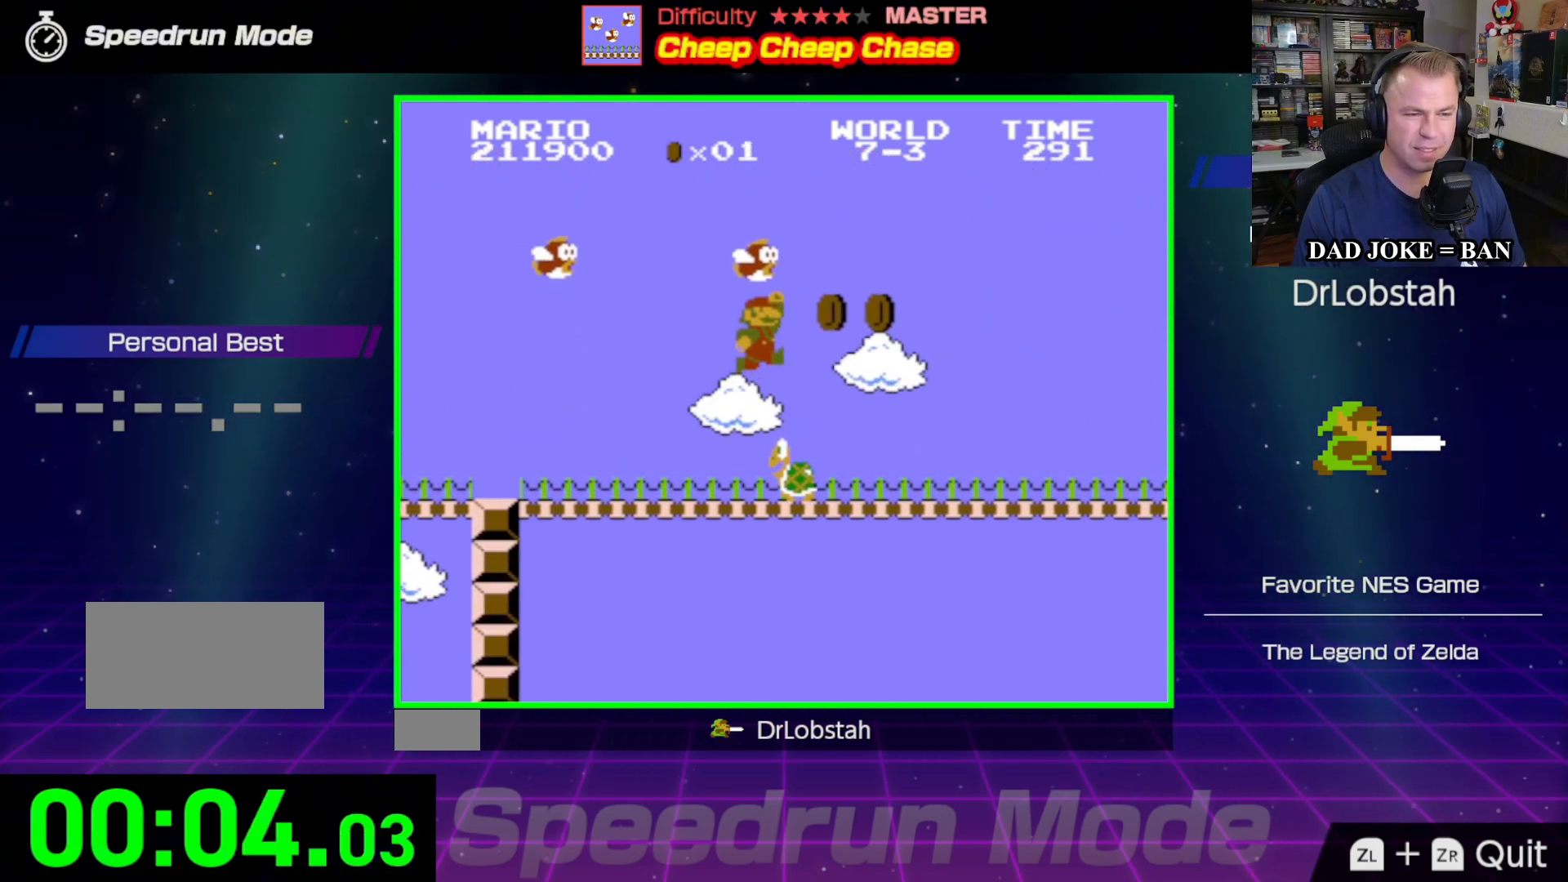
{"buttons": ["B", "DPAD_RIGHT"], "events": []}
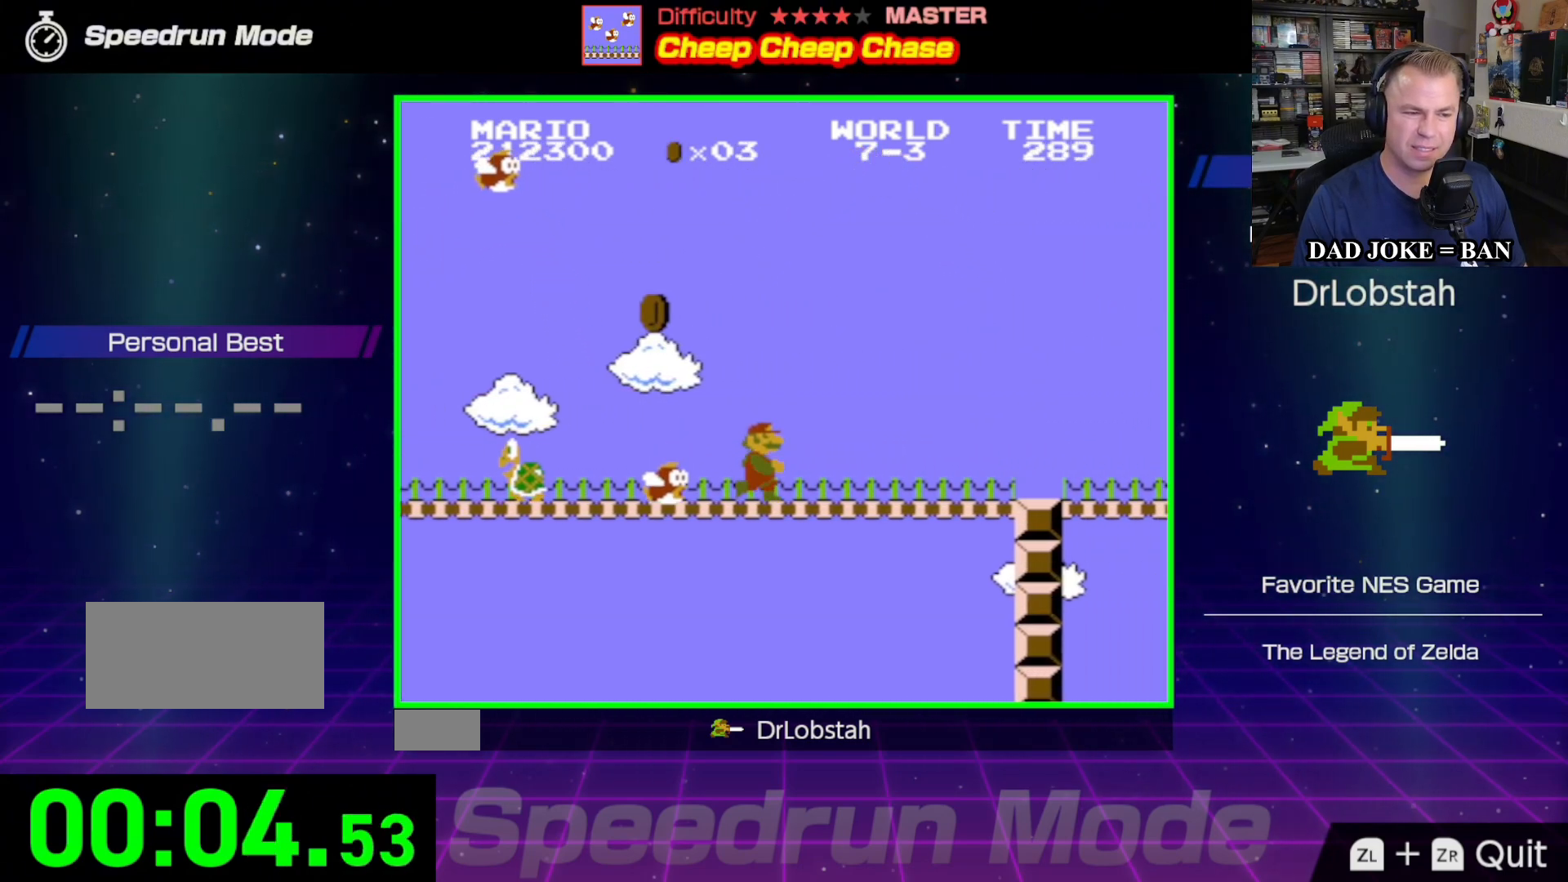
{"buttons": ["B", "DPAD_RIGHT"], "events": []}
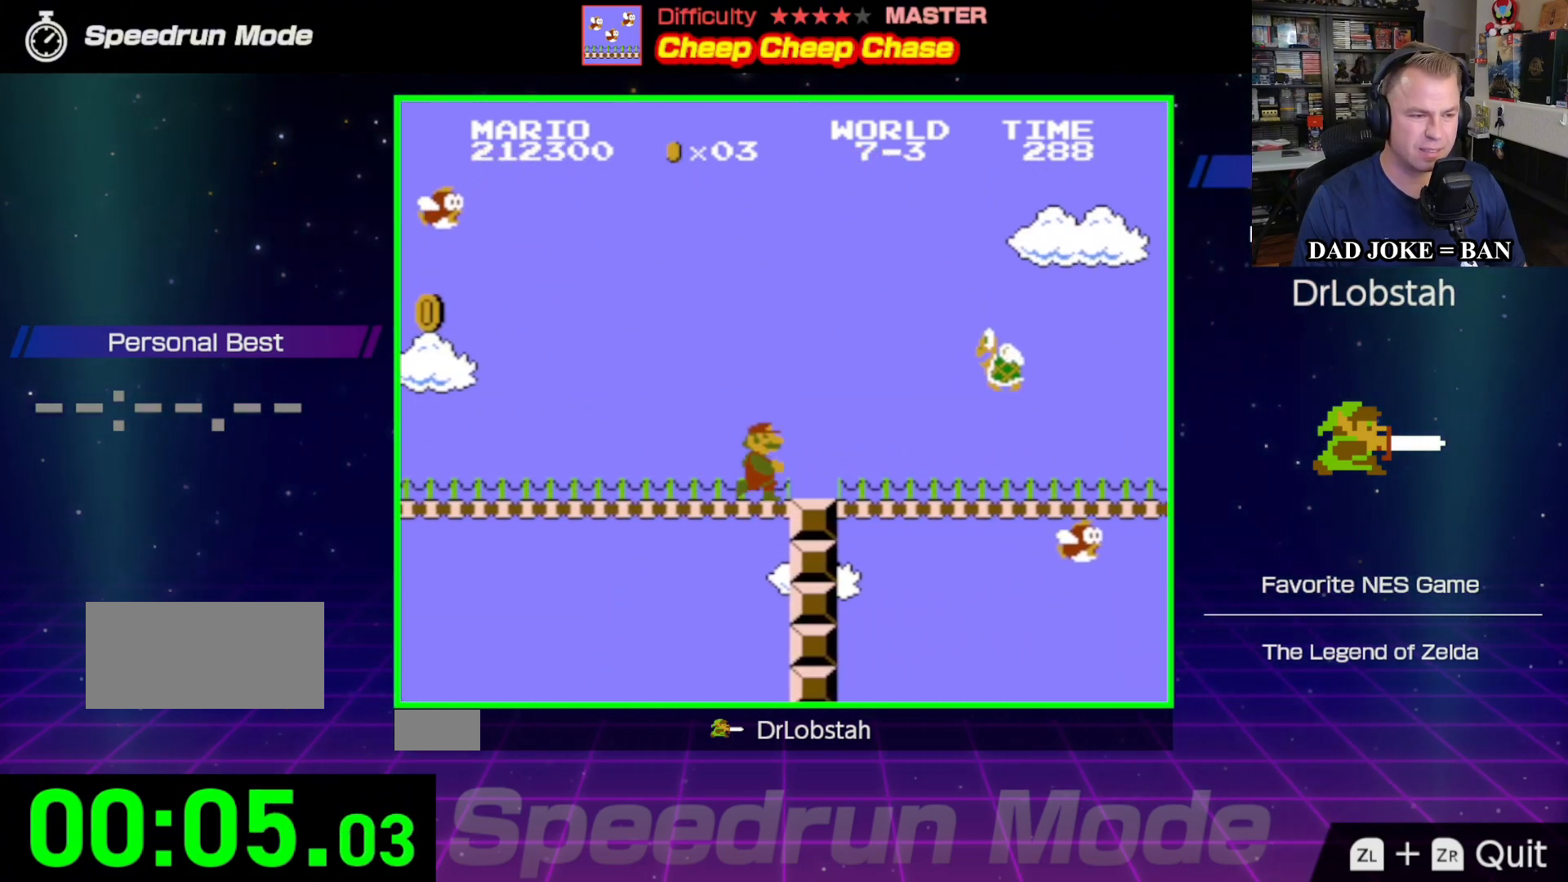
{"buttons": ["B", "DPAD_RIGHT"], "events": [[283, "A", "down"], [467, "A", "up"]]}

· · ·

WHAT TO PRODUCE:
All of the data above needs to be given again exactly. Leave out each image.

FINISHED TASK:
{"buttons": ["B", "DPAD_RIGHT"], "events": []}
{"buttons": ["B", "DPAD_RIGHT"], "events": []}
{"buttons": ["B", "DPAD_RIGHT"], "events": [[283, "A", "down"], [467, "A", "up"]]}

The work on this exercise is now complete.